▶ **Data**:

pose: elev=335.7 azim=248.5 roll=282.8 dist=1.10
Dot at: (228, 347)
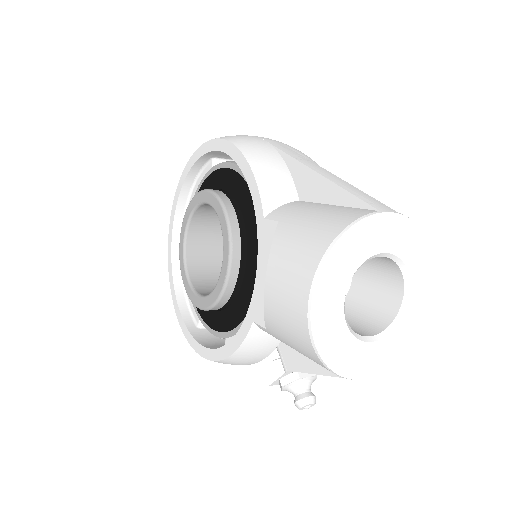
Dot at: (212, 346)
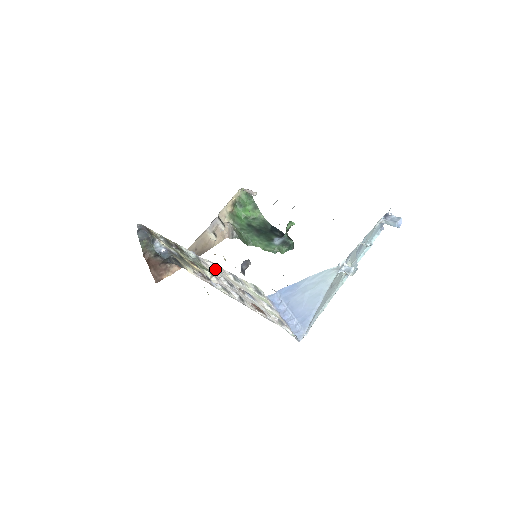
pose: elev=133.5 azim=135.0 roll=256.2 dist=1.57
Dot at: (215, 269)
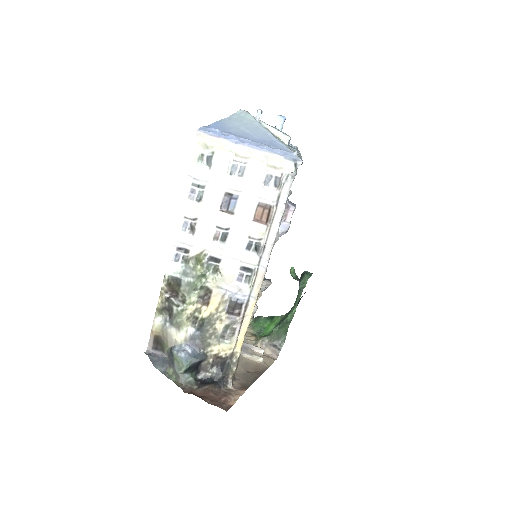
Dot at: (194, 233)
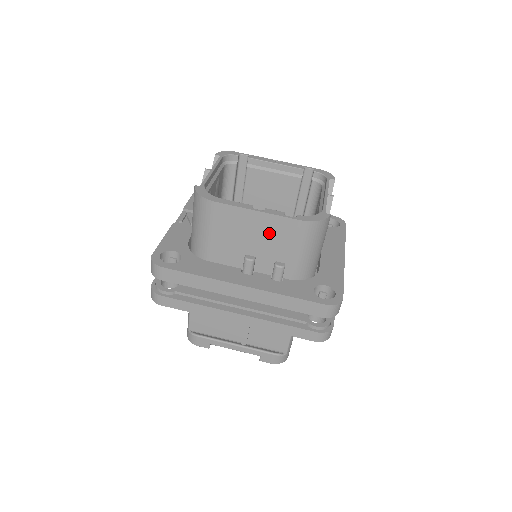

▶ **Work to do**: Output every line of the rows above verbatim, omitting the pictures.

▶ **Output of the exercise**:
pose: elev=335.7 azim=248.5 roll=282.8 dist=1.10
Dot at: (228, 347)
Dot at: (212, 346)
pose: elev=133.5 azim=135.0 roll=256.2 dist=1.57
Dot at: (215, 269)
Dot at: (194, 233)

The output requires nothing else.